Retype the entries exactly, but skip the pictures.

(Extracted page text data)
↓
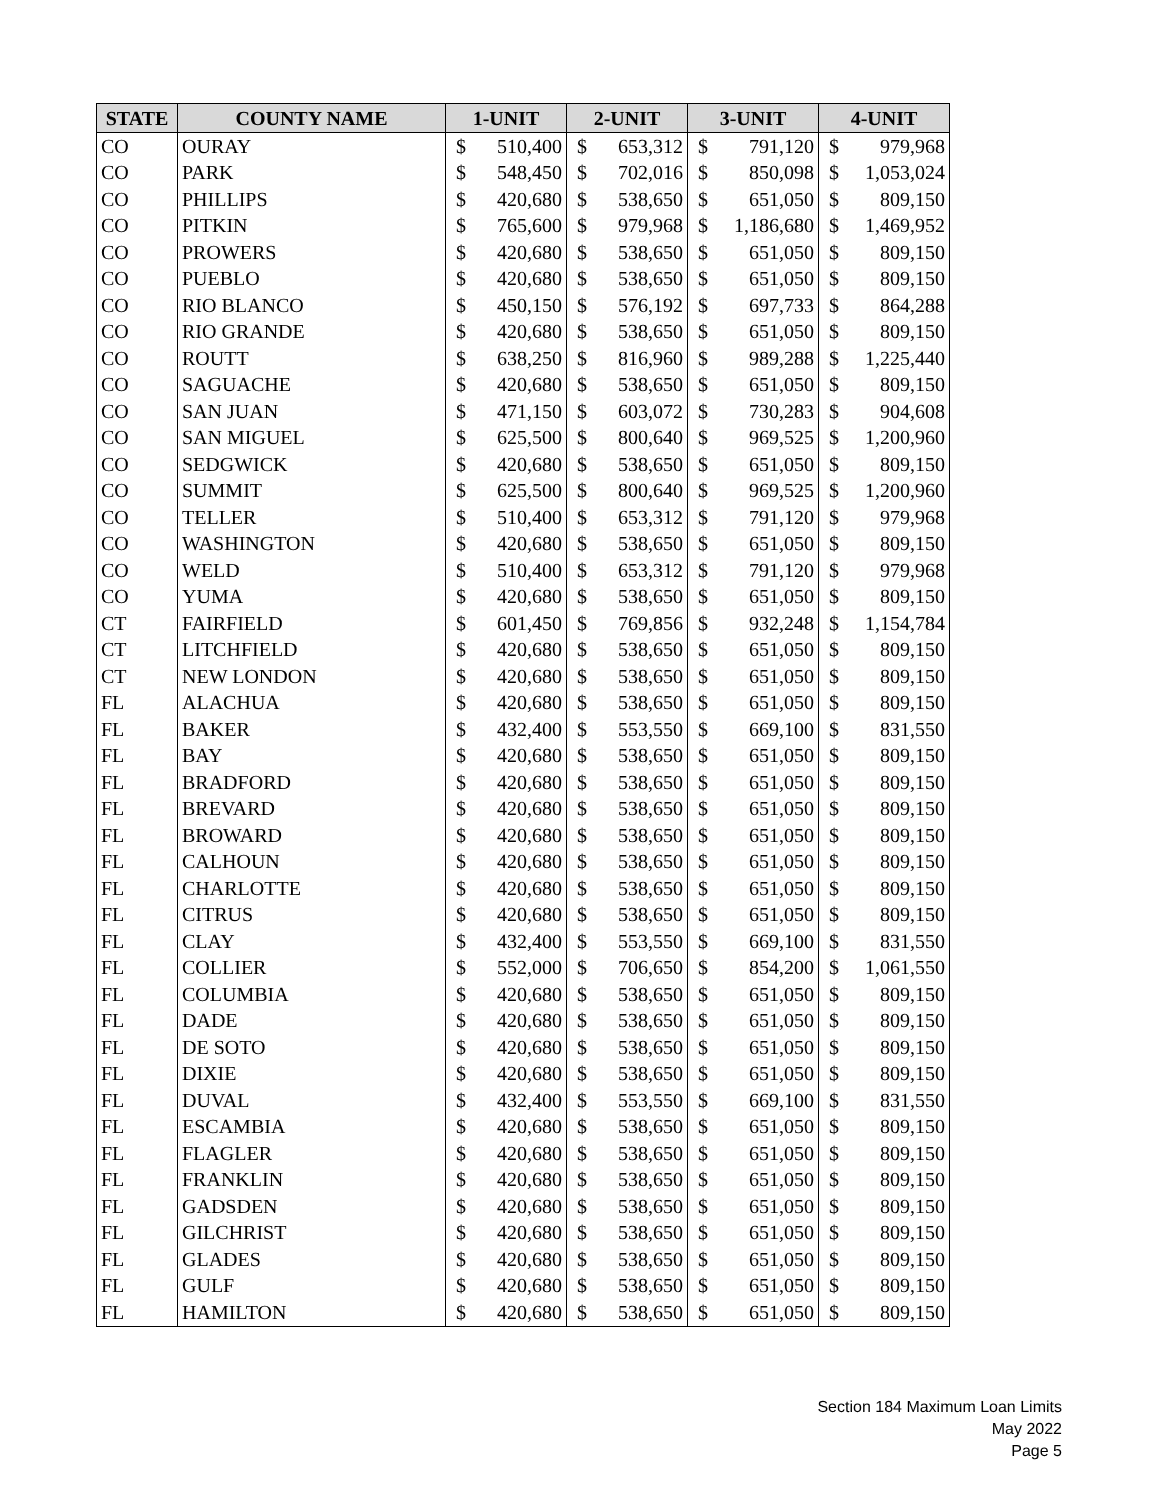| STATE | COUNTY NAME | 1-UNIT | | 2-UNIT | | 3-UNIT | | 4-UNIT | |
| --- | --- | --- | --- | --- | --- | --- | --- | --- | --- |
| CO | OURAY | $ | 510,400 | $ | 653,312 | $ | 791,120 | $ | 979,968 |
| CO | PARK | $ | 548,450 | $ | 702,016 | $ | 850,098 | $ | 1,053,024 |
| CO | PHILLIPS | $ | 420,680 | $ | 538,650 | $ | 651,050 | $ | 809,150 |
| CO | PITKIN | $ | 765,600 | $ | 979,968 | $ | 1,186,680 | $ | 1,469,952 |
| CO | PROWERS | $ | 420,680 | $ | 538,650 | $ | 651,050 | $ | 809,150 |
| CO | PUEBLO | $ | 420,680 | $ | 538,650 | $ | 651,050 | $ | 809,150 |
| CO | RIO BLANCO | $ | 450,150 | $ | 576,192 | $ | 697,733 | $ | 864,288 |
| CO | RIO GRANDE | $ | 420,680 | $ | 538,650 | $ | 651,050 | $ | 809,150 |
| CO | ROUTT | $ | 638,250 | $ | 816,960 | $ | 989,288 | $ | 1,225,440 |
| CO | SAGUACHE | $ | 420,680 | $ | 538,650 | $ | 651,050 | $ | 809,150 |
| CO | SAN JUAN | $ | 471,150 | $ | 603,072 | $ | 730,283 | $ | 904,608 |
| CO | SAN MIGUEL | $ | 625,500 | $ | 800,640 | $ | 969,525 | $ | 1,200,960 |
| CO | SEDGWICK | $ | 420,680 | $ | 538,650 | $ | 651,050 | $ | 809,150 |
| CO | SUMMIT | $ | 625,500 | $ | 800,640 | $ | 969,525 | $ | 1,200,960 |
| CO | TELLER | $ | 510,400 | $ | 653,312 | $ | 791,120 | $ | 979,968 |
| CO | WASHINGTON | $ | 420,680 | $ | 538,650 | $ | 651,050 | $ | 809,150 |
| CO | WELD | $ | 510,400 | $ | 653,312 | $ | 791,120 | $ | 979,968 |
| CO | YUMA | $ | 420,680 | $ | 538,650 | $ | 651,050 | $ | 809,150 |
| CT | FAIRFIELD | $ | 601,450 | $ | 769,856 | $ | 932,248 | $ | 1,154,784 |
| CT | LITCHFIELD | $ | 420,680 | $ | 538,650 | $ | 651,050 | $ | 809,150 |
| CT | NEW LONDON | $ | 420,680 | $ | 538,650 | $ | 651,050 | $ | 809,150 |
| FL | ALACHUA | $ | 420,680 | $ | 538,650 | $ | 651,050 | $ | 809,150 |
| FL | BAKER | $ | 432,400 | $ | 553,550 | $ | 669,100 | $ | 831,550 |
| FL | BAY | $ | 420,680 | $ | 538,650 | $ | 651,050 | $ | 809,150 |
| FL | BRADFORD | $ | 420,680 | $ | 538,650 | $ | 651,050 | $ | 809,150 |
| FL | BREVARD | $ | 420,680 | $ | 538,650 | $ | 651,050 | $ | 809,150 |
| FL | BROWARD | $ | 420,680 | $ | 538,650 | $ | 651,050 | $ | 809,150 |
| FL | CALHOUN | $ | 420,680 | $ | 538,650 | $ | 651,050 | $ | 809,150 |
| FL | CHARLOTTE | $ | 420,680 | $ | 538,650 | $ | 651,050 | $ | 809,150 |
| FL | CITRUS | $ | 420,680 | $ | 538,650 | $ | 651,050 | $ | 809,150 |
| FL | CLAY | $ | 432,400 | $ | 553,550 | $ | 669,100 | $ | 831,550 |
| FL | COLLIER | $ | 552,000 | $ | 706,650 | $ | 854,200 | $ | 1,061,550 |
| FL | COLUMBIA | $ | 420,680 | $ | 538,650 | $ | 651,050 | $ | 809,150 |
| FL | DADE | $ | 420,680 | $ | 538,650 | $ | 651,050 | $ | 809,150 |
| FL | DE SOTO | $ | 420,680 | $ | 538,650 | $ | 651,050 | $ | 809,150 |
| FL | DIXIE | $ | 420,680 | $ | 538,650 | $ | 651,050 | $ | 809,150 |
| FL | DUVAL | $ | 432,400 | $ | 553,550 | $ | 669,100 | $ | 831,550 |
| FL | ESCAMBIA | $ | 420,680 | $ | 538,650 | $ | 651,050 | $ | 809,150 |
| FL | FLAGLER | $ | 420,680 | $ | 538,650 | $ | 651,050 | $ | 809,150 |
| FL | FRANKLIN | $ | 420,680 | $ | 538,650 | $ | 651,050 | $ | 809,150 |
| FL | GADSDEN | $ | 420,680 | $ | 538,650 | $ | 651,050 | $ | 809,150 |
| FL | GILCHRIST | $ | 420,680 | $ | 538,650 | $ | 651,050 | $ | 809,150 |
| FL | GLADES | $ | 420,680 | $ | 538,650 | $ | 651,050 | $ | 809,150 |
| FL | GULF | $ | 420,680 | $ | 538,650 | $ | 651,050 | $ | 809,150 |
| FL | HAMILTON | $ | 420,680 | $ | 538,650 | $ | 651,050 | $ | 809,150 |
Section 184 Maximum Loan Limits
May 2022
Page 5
↑
- _Result below_:
| STATE | COUNTY NAME | 1-UNIT | | 2-UNIT | | 3-UNIT | | 4-UNIT | |
| --- | --- | --- | --- | --- | --- | --- | --- | --- | --- |
| CO | OURAY | $ | 510,400 | $ | 653,312 | $ | 791,120 | $ | 979,968 |
| CO | PARK | $ | 548,450 | $ | 702,016 | $ | 850,098 | $ | 1,053,024 |
| CO | PHILLIPS | $ | 420,680 | $ | 538,650 | $ | 651,050 | $ | 809,150 |
| CO | PITKIN | $ | 765,600 | $ | 979,968 | $ | 1,186,680 | $ | 1,469,952 |
| CO | PROWERS | $ | 420,680 | $ | 538,650 | $ | 651,050 | $ | 809,150 |
| CO | PUEBLO | $ | 420,680 | $ | 538,650 | $ | 651,050 | $ | 809,150 |
| CO | RIO BLANCO | $ | 450,150 | $ | 576,192 | $ | 697,733 | $ | 864,288 |
| CO | RIO GRANDE | $ | 420,680 | $ | 538,650 | $ | 651,050 | $ | 809,150 |
| CO | ROUTT | $ | 638,250 | $ | 816,960 | $ | 989,288 | $ | 1,225,440 |
| CO | SAGUACHE | $ | 420,680 | $ | 538,650 | $ | 651,050 | $ | 809,150 |
| CO | SAN JUAN | $ | 471,150 | $ | 603,072 | $ | 730,283 | $ | 904,608 |
| CO | SAN MIGUEL | $ | 625,500 | $ | 800,640 | $ | 969,525 | $ | 1,200,960 |
| CO | SEDGWICK | $ | 420,680 | $ | 538,650 | $ | 651,050 | $ | 809,150 |
| CO | SUMMIT | $ | 625,500 | $ | 800,640 | $ | 969,525 | $ | 1,200,960 |
| CO | TELLER | $ | 510,400 | $ | 653,312 | $ | 791,120 | $ | 979,968 |
| CO | WASHINGTON | $ | 420,680 | $ | 538,650 | $ | 651,050 | $ | 809,150 |
| CO | WELD | $ | 510,400 | $ | 653,312 | $ | 791,120 | $ | 979,968 |
| CO | YUMA | $ | 420,680 | $ | 538,650 | $ | 651,050 | $ | 809,150 |
| CT | FAIRFIELD | $ | 601,450 | $ | 769,856 | $ | 932,248 | $ | 1,154,784 |
| CT | LITCHFIELD | $ | 420,680 | $ | 538,650 | $ | 651,050 | $ | 809,150 |
| CT | NEW LONDON | $ | 420,680 | $ | 538,650 | $ | 651,050 | $ | 809,150 |
| FL | ALACHUA | $ | 420,680 | $ | 538,650 | $ | 651,050 | $ | 809,150 |
| FL | BAKER | $ | 432,400 | $ | 553,550 | $ | 669,100 | $ | 831,550 |
| FL | BAY | $ | 420,680 | $ | 538,650 | $ | 651,050 | $ | 809,150 |
| FL | BRADFORD | $ | 420,680 | $ | 538,650 | $ | 651,050 | $ | 809,150 |
| FL | BREVARD | $ | 420,680 | $ | 538,650 | $ | 651,050 | $ | 809,150 |
| FL | BROWARD | $ | 420,680 | $ | 538,650 | $ | 651,050 | $ | 809,150 |
| FL | CALHOUN | $ | 420,680 | $ | 538,650 | $ | 651,050 | $ | 809,150 |
| FL | CHARLOTTE | $ | 420,680 | $ | 538,650 | $ | 651,050 | $ | 809,150 |
| FL | CITRUS | $ | 420,680 | $ | 538,650 | $ | 651,050 | $ | 809,150 |
| FL | CLAY | $ | 432,400 | $ | 553,550 | $ | 669,100 | $ | 831,550 |
| FL | COLLIER | $ | 552,000 | $ | 706,650 | $ | 854,200 | $ | 1,061,550 |
| FL | COLUMBIA | $ | 420,680 | $ | 538,650 | $ | 651,050 | $ | 809,150 |
| FL | DADE | $ | 420,680 | $ | 538,650 | $ | 651,050 | $ | 809,150 |
| FL | DE SOTO | $ | 420,680 | $ | 538,650 | $ | 651,050 | $ | 809,150 |
| FL | DIXIE | $ | 420,680 | $ | 538,650 | $ | 651,050 | $ | 809,150 |
| FL | DUVAL | $ | 432,400 | $ | 553,550 | $ | 669,100 | $ | 831,550 |
| FL | ESCAMBIA | $ | 420,680 | $ | 538,650 | $ | 651,050 | $ | 809,150 |
| FL | FLAGLER | $ | 420,680 | $ | 538,650 | $ | 651,050 | $ | 809,150 |
| FL | FRANKLIN | $ | 420,680 | $ | 538,650 | $ | 651,050 | $ | 809,150 |
| FL | GADSDEN | $ | 420,680 | $ | 538,650 | $ | 651,050 | $ | 809,150 |
| FL | GILCHRIST | $ | 420,680 | $ | 538,650 | $ | 651,050 | $ | 809,150 |
| FL | GLADES | $ | 420,680 | $ | 538,650 | $ | 651,050 | $ | 809,150 |
| FL | GULF | $ | 420,680 | $ | 538,650 | $ | 651,050 | $ | 809,150 |
| FL | HAMILTON | $ | 420,680 | $ | 538,650 | $ | 651,050 | $ | 809,150 |
Section 184 Maximum Loan Limits
May 2022
Page 5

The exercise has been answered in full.